Fueling a Healthy Gut
Making healthier choices impacts your gut directly. When you fuel your body with mostly raw vegetables and other fiber-rich foods, your gut will react positively, digesting properly and promoting healthy immune and brain function. By following a primarily-raw, plant-based diet like the Hallelujah Diet, you can ensure your gut is fueled for success. Eat more fibrous foods like broccoli, turnip greens, Brussels sprouts, chia seeds and beets to reap the benefits.

Beyond a proper diet, you may consider a supplemental approach. Our Digestive Enzymes, Fiber Cleanse and Professional Strength Probiotics can balance health bacteria through the GI tract and eliminate harmful toxins from the body. If you're ready to follow you gut instinct and promote a healthy system, shop our supplements today.


  1. Angela Solomon March 23, 2017

    Interesting article, It is always amazing learning new things on how our body works with our mind!

  2. Jennifer Corson March 23, 2017

    I’m excited to start my daughter on probiotics. She deals with anxiety and my prayer is we will see a difference after starting her on probiotics.

  3. Connie Gesser March 24, 2017

    I agree with the brain gut connection. I’m looking forward to Wendy Jackson’s Webinar on fermented foods. I use my perfect pickler on a regular basis.

  4. Annette March 28, 2017

    Great Blog! Very interested to know how important it is know about the gut area and with the different supplement we can take.

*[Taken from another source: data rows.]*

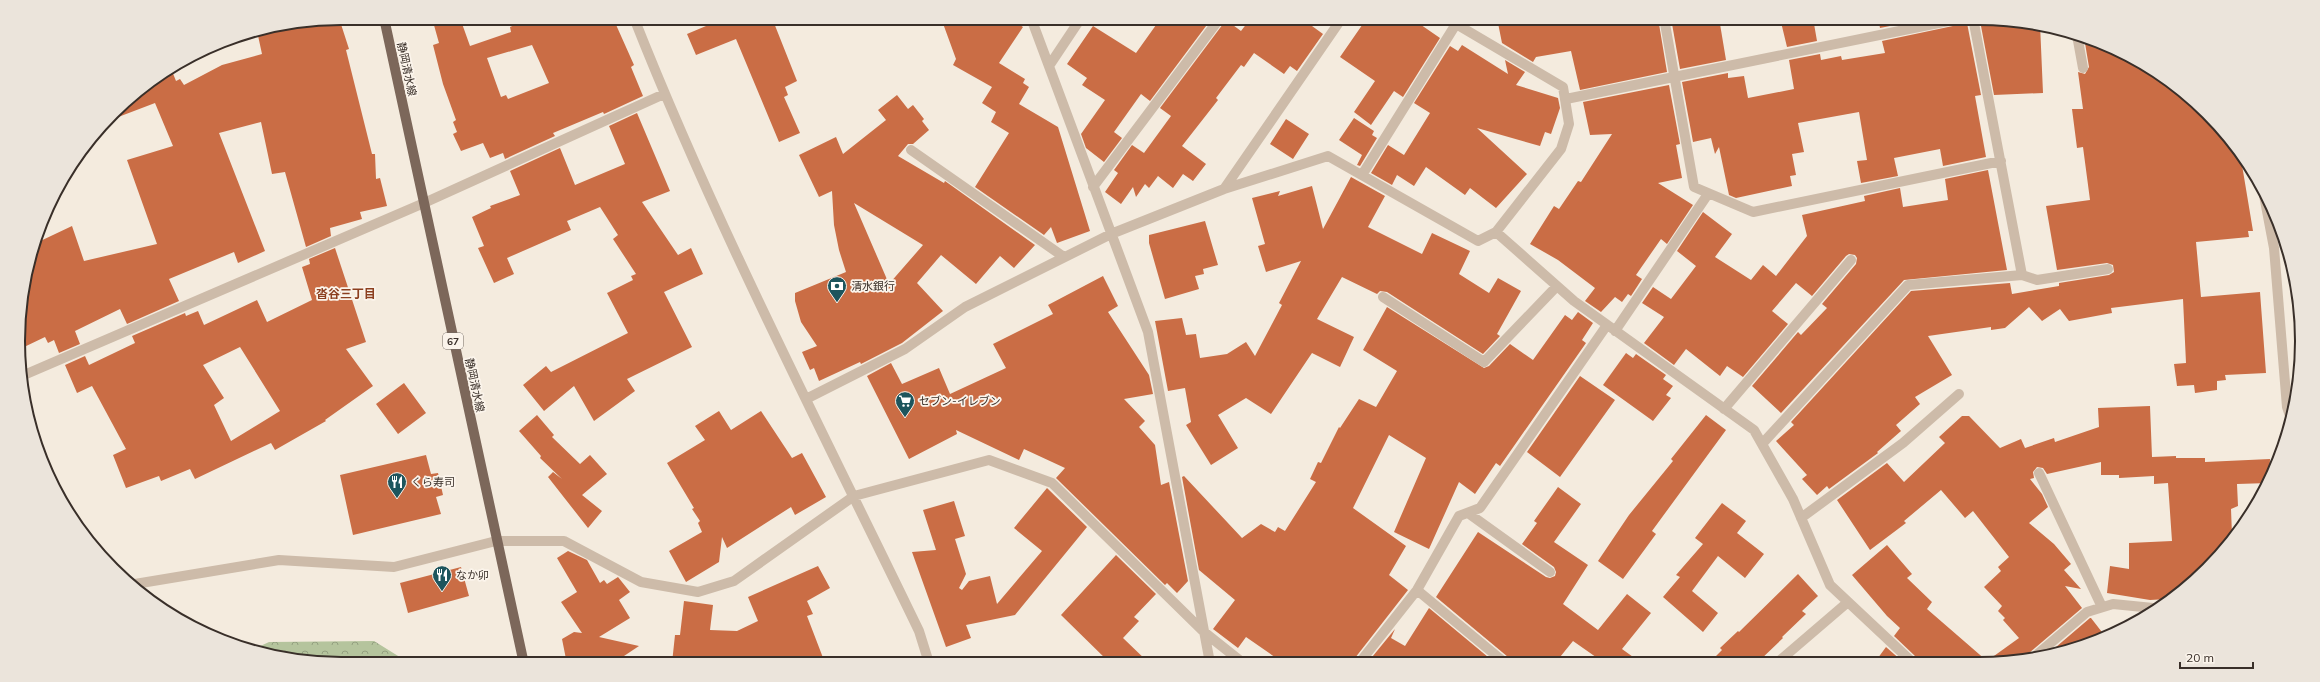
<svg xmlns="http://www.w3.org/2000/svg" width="2320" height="682" viewBox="0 0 2320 682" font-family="Mulish,'Noto Sans JP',sans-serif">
	<defs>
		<pattern id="forest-crowns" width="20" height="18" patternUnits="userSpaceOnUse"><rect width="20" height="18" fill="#b5c49d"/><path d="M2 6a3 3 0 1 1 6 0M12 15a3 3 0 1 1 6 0" fill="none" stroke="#94a080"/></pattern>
	</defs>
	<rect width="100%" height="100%" fill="#f4ebde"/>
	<!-- forest -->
	<path fill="url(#forest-crowns)" d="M 374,641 L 411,664 C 357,664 303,665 252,650 L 269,642 Z"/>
	<!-- building -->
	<path fill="#ca6d45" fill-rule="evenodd" d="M 339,18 L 349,49 L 346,50 L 372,154 L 375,154 L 376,179 L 380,178 L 387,206 L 360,212 L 362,219 L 330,228 L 331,236 L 306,247 L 285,172 L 272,174 L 261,122 L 219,133 L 265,251 L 238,263 L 234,252 L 169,279 L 179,301 L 127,324 L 120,309 L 75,331 L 80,344 L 59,353 L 54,340 L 48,343 L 45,337 L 22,348 L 19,320 L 29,257 L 34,244 L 72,226 L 84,261 L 157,244 L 127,160 L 173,146 L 155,103 L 113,119 L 111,116 L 128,98 L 172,71 L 176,81 L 180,79 L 184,85 L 222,65 L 262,54 L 257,31 L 278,24 Z
		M 432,18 L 460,18 L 470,46 L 511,32 L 510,27 L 531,18 L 613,18 L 634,65 L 631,67 L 643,96 L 604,114 L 603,112 L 553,133 L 555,136 L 505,159 L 503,153 L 490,158 L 483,143 L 461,151 L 453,134 L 457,132 L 453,122 L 456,120 L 443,84 L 433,45 L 439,43 ZM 532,45 L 549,83 L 508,99 L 506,95 L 501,97 L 487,58 Z
		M 725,18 L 784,18 L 774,23 L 797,81 L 785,87 L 788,95 L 784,97 L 800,133 L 779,142 L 736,39 L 696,55 L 687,34 Z
		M 941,18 L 1010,18 L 1023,27 L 999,63 L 1025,79 L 1023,83 L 1029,87 L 1019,104 L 1058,127 L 1090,231 L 1057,243 L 1051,227 L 1044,235 L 975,187 L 1009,133 L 991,122 L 996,112 L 982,103 L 992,87 L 953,65 L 956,59 Z
		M 1161,18 L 1212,18 L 1150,101 L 1141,94 L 1114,132 L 1122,138 L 1104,162 L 1086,148 L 1081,134 L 1105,100 L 1082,85 L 1087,78 L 1067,64 L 1093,26 L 1136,53 Z
		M 1251,18 L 1301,18 L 1323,34 L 1297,71 L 1290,66 L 1284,74 L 1254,53 L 1244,67 L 1241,65 L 1216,98 L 1218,100 L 1182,146 L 1206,164 L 1193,181 L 1183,174 L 1173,188 L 1158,176 L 1149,188 L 1145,184 L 1136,197 L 1133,187 L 1121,204 L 1105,192 L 1118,173 L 1114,170 L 1132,145 L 1144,153 L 1171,116 L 1160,108 L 1226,20 L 1241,31 Z
		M 1367,18 L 1411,18 L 1440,38 L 1403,97 L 1394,91 L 1371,125 L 1354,112 L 1375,81 L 1340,57 Z
		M 1497,18 L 1658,18 L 1667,72 L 1580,90 L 1571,51 L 1536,57 L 1533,62 L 1502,43 Z
		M 1671,18 L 1719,18 L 1726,60 L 1680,69 Z
		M 1780,18 L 1813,18 L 1817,41 L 1787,47 Z
		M 1878,18 L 1930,18 L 1880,28 Z
		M 2009,21 L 2040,24 L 2043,93 L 1994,95 L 1981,26 Z
		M 1967,23 L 1981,95 L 1975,96 L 1986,157 L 1943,166 L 1940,149 L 1894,158 L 1898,176 L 1861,183 L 1857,161 L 1867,160 L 1859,112 L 1798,123 L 1804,152 L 1792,154 L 1796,175 L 1790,176 L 1792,186 L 1736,198 L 1729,195 L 1719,147 L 1715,154 L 1711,138 L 1693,142 L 1682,82 L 1728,73 L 1728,78 L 1744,76 L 1748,98 L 1794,89 L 1789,60 L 1820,54 L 1821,60 L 1841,56 L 1842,60 L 1885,53 L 1882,41 Z
		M 2084,37 L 2102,42 L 2158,72 L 2207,112 L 2240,153 L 2253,231 L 2248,231 L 2249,237 L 2196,242 L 2201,297 L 2260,292 L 2266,373 L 2225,375 L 2226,380 L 2217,381 L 2217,390 L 2195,393 L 2194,385 L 2177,386 L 2174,364 L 2186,363 L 2183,299 L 2111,308 L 2112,313 L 2069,321 L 2060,309 L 2042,321 L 2029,307 L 2005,328 L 1991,330 L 1991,327 L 1928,336 L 1952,375 L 1915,397 L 1920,404 L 1896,425 L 1901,431 L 1877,452 L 1878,453 L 1829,489 L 1827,486 L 1817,495 L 1802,479 L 1807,475 L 1776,441 L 1794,425 L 1791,422 L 1911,291 L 2010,283 L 2012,294 L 2059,286 L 2059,283 L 2109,275 L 2114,272 L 2113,265 L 2107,263 L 2057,270 L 2046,206 L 2090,200 L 2083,147 L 2077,148 L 2072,109 L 2083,109 L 2078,72 L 2085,74 L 2089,67 Z
		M 1462,45 L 1508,74 L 1505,60 L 1525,72 L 1516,85 L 1558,98 L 1560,108 L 1551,134 L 1545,132 L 1540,146 L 1477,128 L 1527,174 L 1496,208 L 1470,188 L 1465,195 L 1426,167 L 1414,186 L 1397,175 L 1392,185 L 1371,173 L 1388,145 L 1404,155 L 1430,113 L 1414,103 L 1450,46 L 1458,51 Z
		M 1669,85 L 1680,144 L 1676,145 L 1682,178 L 1658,183 L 1693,205 L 1667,244 L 1661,239 L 1636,275 L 1642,279 L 1631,296 L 1628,294 L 1622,302 L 1615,297 L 1601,312 L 1585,301 L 1595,288 L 1558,260 L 1530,244 L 1554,206 L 1559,209 L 1578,181 L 1581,182 L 1612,134 L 1590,135 L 1583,102 Z
		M 897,95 L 908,109 L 913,105 L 924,119 L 922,121 L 929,130 L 913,144 L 908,144 L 898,156 L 944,183 L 945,181 L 1035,245 L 1014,268 L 1000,256 L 976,284 L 941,255 L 917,283 L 943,311 L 902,343 L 861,364 L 860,362 L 819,381 L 814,368 L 810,370 L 802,352 L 817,346 L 801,322 L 795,301 L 795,293 L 846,272 L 839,250 L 834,225 L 832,191 L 819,197 L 799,155 L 836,137 L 843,154 L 886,120 L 878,110 ZM 854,203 L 923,245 L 889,284 Z
		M 637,113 L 670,191 L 642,202 L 678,255 L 691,248 L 703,274 L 664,292 L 692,347 L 627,379 L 635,391 L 594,421 L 574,386 L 544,411 L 523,385 L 546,366 L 551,372 L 628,333 L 607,293 L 633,280 L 631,276 L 636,274 L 613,239 L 618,235 L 600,207 L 567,221 L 571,230 L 507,258 L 514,274 L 494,283 L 478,248 L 484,246 L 472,217 L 491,208 L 490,206 L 520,195 L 510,171 L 560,148 L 575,185 L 625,164 L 609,126 Z
		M 1354,118 L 1374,131 L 1372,135 L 1377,138 L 1360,166 L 1357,165 L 1362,155 L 1339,140 Z
		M 1286,119 L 1309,134 L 1293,159 L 1270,144 Z
		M 1988,170 L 2007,270 L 1904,280 L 1781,413 L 1752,386 L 1798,332 L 1801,335 L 1827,308 L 1822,304 L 1856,264 L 1857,258 L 1855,255 L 1849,254 L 1846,256 L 1812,296 L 1796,283 L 1772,311 L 1788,324 L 1743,377 L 1727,366 L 1720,376 L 1686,349 L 1674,365 L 1644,343 L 1664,317 L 1642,303 L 1653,287 L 1671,299 L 1696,266 L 1677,251 L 1703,212 L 1732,234 L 1715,257 L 1751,280 L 1763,265 L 1776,276 L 1807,236 L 1802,215 L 1865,201 L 1864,196 L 1900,188 L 1903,207 L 1948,200 L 1945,179 Z
		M 1351,177 L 1385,196 L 1368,227 L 1422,254 L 1432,233 L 1470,251 L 1459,274 L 1489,293 L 1498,278 L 1521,291 L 1497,334 L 1500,336 L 1483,354 L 1387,292 L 1380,291 L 1377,294 L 1342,277 L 1317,319 L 1354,337 L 1340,367 L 1312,353 L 1271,414 L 1246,398 L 1218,415 L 1238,448 L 1211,465 L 1186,425 L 1191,422 L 1185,388 L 1168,391 L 1155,321 L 1182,318 L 1186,335 L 1196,334 L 1200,358 L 1227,354 L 1246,342 L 1255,356 L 1282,305 L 1279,303 L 1301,261 L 1266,272 L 1258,246 L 1265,244 L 1252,198 L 1280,191 L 1278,196 L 1312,186 L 1323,229 Z
		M 1205,221 L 1218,265 L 1203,269 L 1204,274 L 1195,276 L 1199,289 L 1165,299 L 1149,243 L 1149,235 Z
		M 335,248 L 366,342 L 346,349 L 373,386 L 325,420 L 326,421 L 275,450 L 271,443 L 195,479 L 190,469 L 161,481 L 159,476 L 126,488 L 113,455 L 126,449 L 92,386 L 77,393 L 65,365 L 85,356 L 89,365 L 135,343 L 132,336 L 185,313 L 186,316 L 198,311 L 204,325 L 257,300 L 267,322 L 312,300 L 302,267 L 310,264 L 309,259 ZM 240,347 L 280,411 L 231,441 L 214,405 L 224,398 L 203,365 Z
		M 1103,276 L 1118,306 L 1108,312 L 1149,375 L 1153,394 L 1124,399 L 1145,421 L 1139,427 L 1155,445 L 1161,485 L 1169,482 L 1188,581 L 1177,593 L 1167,583 L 1165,585 L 1056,478 L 1065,468 L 1024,449 L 1019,460 L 956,430 L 957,434 L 909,459 L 867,376 L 891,363 L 902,384 L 939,368 L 950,394 L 1006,368 L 993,344 L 1053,314 L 1048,305 Z
		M 1387,307 L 1484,368 L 1489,366 L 1510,344 L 1533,360 L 1565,315 L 1572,320 L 1578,312 L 1593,323 L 1582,340 L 1586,343 L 1500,466 L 1496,463 L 1475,494 L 1459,482 L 1429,549 L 1394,532 L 1426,458 L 1389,435 L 1353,508 L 1406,546 L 1389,575 L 1408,590 L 1355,658 L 1354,662 L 1282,662 L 1246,637 L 1238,648 L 1213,629 L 1235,600 L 1199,570 L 1182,477 L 1184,476 L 1242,538 L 1261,524 L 1275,532 L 1278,527 L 1285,531 L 1316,482 L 1310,479 L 1318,462 L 1321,463 L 1339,427 L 1340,428 L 1359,399 L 1376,407 L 1397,371 L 1363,350 Z
		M 1626,353 L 1633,358 L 1636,354 L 1666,375 L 1663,379 L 1673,386 L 1666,395 L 1671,398 L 1653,421 L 1603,385 Z
		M 1580,376 L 1615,400 L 1560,477 L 1527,452 Z
		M 404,383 L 426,413 L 398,434 L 376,404 Z
		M 2150,406 L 2152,457 L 2176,456 L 2176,458 L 2205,458 L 2205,462 L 2270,459 L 2269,483 L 2237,484 L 2238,506 L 2231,509 L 2232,535 L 2207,570 L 2167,599 L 2150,600 L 2107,593 L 2110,566 L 2129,569 L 2129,543 L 2172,541 L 2168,483 L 2154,484 L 2154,476 L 2119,478 L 2119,475 L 2101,475 L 2101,462 L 2047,474 L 2043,468 L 2037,467 L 2033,472 L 2034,478 L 2030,479 L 2042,494 L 2048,507 L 2029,523 L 2054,544 L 2071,564 L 2064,570 L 2081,589 L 2065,586 L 2082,608 L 2029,653 L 2027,660 L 2021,661 L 1917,661 L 1915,656 L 1894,636 L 1900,628 L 1887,616 L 1852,575 L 1887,545 L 1912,574 L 1907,578 L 1932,602 L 1927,609 L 1987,661 L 2019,638 L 2003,620 L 2005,618 L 1998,611 L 2002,606 L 1984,587 L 2001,571 L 1998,567 L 2009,557 L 1973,511 L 1965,518 L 1941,490 L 1904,521 L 1906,523 L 1870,550 L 1837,500 L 1887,463 L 1904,482 L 1945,443 L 1939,437 L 1962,416 L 1969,416 L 2000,448 L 2021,439 L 2025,448 L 2054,438 L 2055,442 L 2099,427 L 2098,408 Z
		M 719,411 L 731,430 L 761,411 L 792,458 L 802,453 L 826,497 L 795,515 L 791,507 L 727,548 L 722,537 L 719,562 L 686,582 L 669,551 L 702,532 L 698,523 L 700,521 L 692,509 L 694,508 L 667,463 L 705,440 L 695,426 Z
		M 537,415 L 554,435 L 552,437 L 580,464 L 590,455 L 607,474 L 582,495 L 602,511 L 588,528 L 548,477 L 553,472 L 562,479 L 540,458 L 541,456 L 519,431 Z
		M 1706,415 L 1726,430 L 1652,531 L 1656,534 L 1623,579 L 1598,561 L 1629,515 L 1673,461 L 1671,459 Z
		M 426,455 L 431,474 L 438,473 L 443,495 L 436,497 L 441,514 L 353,535 L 340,475 Z
		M 1558,487 L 1581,504 L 1554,542 L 1588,565 L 1563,604 L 1598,630 L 1627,594 L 1651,613 L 1622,649 L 1640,662 L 1603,662 L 1573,641 L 1556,662 L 1510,662 L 1508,657 L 1436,597 L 1478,532 L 1546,577 L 1550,578 L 1555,576 L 1556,572 L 1554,567 L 1522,544 L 1537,523 L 1534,521 Z
		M 1047,488 L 1087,527 L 1015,615 L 966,625 L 971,638 L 946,647 L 912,552 L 936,550 L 923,510 L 954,501 L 965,536 L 955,539 L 966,574 L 959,588 L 962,590 L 969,581 L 990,576 L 997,604 L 1042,551 L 1014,528 Z
		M 1722,503 L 1746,521 L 1737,533 L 1764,554 L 1745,578 L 1718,556 L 1692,591 L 1718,613 L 1703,632 L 1663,597 L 1680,577 L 1676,575 L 1703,544 L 1695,538 Z
		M 568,551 L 587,560 L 600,583 L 604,580 L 607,584 L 618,577 L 630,592 L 619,600 L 630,618 L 599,637 L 639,646 L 612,664 L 567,664 L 562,639 L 574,632 L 582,633 L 561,602 L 577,592 L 557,558 Z
		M 1116,555 L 1156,594 L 1134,617 L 1139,621 L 1123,638 L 1149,663 L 1110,663 L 1061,615 Z
		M 818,566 L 830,588 L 807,601 L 813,614 L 807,616 L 825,663 L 672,663 L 675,635 L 680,635 L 684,601 L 713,605 L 710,630 L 737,631 L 758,621 L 748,597 Z
		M 461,567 L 469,596 L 408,613 L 400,583 Z
		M 1798,574 L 1818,596 L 1802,611 L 1806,614 L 1782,637 L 1783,638 L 1758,662 L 1710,662 L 1722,650 L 1720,648 L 1738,631 L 1739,632 Z
		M 1429,608 L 1494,662 L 1368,662 L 1395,629 L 1391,638 L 1405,646 Z
		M 2091,618 L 2105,636 L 2049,653 L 2090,618 Z
		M 1886,647 L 1902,661 L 1875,662 Z"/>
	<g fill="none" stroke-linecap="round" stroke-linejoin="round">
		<!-- minor -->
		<path stroke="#cdbba9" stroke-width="10" d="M 634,18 C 717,228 821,428 919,631 L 929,663
			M 1031,18 L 1148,332 L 1210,663
			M 1664,18 L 1694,187 L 1753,212 L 2001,161
			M 2077,35 L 2083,68
			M 1049,66 L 1081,18
			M 1566,99 L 1963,18
			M 911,150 L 1064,257
			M 1362,175 L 1456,24 L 1447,18
			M 1093,187 L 1220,18
			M 1224,189 L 1342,18
			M 2263,190 L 2274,248 L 2287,407 L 2291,419
			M 1496,232 L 1574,301 L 1754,430 L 1793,499 L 1830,585 L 1911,661
			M 2022,275 L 2037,280 L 2108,269
			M 1383,297 L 1484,362 L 1557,286
			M 1615,331 L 1708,194
			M 24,375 L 424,203 L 664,94
			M 806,399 L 905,349 L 965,307 L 1111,234 L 1224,189 L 1328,156 L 1478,241 L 1496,232 L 1561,149 L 1569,124 L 1563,87 L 1456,24 L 1455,18
			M 1724,409 L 1851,260
			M 1762,444 L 1908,285 L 2022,275 L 1973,18
			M 2039,473 L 2102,607
			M 1468,513 L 1550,572
			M 1801,518 L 1903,443 L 1959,394
			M 135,584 L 279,560 L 394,567 L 496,541 L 564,541 L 641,582 L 698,592 L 734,581 L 854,496 L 989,460 L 1052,483 L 1204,632 L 1243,663
			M 1417,590 L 1504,662
			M 2033,658 L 2087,612 L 2113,604 L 2153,608
			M 1360,662 L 1417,590 L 1459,516 L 1480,508 L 1607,325
			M 1778,662 L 1848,602"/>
		<!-- major -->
		<path stroke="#7c675a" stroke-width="10" d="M 384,18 L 524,664"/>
	</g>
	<!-- icons -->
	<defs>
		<symbol id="bank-pin" viewBox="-11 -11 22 30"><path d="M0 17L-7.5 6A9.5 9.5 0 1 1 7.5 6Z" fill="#1d555d" stroke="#fbf4eb"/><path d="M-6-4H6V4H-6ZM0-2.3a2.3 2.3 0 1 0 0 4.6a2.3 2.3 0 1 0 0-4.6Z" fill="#fff"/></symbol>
		<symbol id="supermarket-pin" viewBox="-11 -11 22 30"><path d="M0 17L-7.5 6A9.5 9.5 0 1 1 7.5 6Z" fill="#1d555d" stroke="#fbf4eb"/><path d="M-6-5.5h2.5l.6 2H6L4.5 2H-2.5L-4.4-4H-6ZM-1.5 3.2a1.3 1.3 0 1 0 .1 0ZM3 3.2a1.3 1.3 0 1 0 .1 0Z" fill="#fff"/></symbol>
		<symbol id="restaurant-pin" viewBox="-11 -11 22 30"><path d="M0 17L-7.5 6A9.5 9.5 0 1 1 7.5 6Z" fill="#1d555d" stroke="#fbf4eb"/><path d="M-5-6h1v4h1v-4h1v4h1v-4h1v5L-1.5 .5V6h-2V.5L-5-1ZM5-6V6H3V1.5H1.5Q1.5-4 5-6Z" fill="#fff"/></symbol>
	</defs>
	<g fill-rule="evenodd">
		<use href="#bank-pin" x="826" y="275" width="22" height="30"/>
		<use href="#supermarket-pin" x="894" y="390" width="22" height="30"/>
		<use href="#restaurant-pin" x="386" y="471" width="22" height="30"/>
		<use href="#restaurant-pin" x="431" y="564" width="22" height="30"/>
	</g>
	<g text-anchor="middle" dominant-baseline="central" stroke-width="3.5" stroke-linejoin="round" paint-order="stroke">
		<!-- shield labels -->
		<rect fill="#fbf4eb" stroke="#736a63" stroke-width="1" x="443" y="333" width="20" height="16" rx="3"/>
		<g font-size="10" font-weight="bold" fill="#392f29">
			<text x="453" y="341">67</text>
		</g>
		<!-- street labels -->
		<g font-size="11" fill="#392f29" stroke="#fbf4eb">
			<text transform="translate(407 69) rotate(78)">静岡清水線</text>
			<text transform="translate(475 385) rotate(78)">静岡清水線</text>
		</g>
		<!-- poi labels -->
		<g font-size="11" fill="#392f29" stroke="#fbf4eb" text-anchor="start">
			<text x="851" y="286">清水銀行</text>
			<text x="919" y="401">セブン-イレブン</text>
			<text x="411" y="482">くら寿司</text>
			<text x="456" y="575">なか卯</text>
		</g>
		<!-- neighbourhood labels -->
		<g font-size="12" font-weight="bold" fill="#8c3f1f" stroke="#fbf4eb">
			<text x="346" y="293">沓谷三丁目</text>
		</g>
	</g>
	<!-- crop -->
	<path d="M0 0H2320V682H0ZM341 25H1979A316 316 0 0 1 2295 341V341A316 316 0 0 1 1979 657H341A316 316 0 0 1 25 341V341A316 316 0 0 1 341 25Z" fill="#ebe4db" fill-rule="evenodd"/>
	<path fill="none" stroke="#392f29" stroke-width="2" d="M341 25H1979A316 316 0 0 1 2295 341V341A316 316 0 0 1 1979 657H341A316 316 0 0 1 25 341V341A316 316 0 0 1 341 25Z"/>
	<!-- scale -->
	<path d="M2180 662v6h73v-6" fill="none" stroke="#392f29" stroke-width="2"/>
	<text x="2186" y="662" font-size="12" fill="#392f29" stroke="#fbf4eb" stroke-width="3" paint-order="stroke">20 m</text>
</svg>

  5. Thomas Miller March 29, 2017

    Thanks for your very informative and interesting article about the brain and gut and serotonin connection. My wife and I have followed the HD for more than 20 years with many benefits. Blessings to you and Hallelujah Acres staff

  6. carolyn b. calhoun March 30, 2017

    Looking forward to the Webinar on fermenting raw foods. So much information that I didn’t know. Thanks for this informative blog.

  7. Vivki Chenault April 4, 2017

    On the Candida diet can you have coconut milk or cream?

    • Melody Hord April 4, 2017

      Since whole coconut meat is low in sugar, it seems a great choice to me! Of course, the homemade version would be best. A friend and I recently made fresh coconut milk. I’m not sure where the recipe came from originally. Here is all we did.
      Coconut Milk
      Makes around 4 cups. Recipe needs a high-powered blender such as a Vitamix or Blendtec to break down the shreds.
      4 cups water
      2 cups unsweetened dried coconut shreds

      Mix coconut and water together. Let mixture soak for at least 4 hours in the refrigerator. Soaking overnight is recommended.
      Blend thoroughly in a high powered blender.
      Strain through a nut milk bag 2 times. You can also use a stainless steel mesh strainer to get all the pulp out.

      When I make smoothies, I simply use water and 1 Tablespoon virgin coconut oil. The oil gives copious flavor, energy, heft and creaminess.
      A study reported by Medical New Today references a study that suggests that dietary coconut oil has anti-fungal properties that may reduce colonization of candida albicans.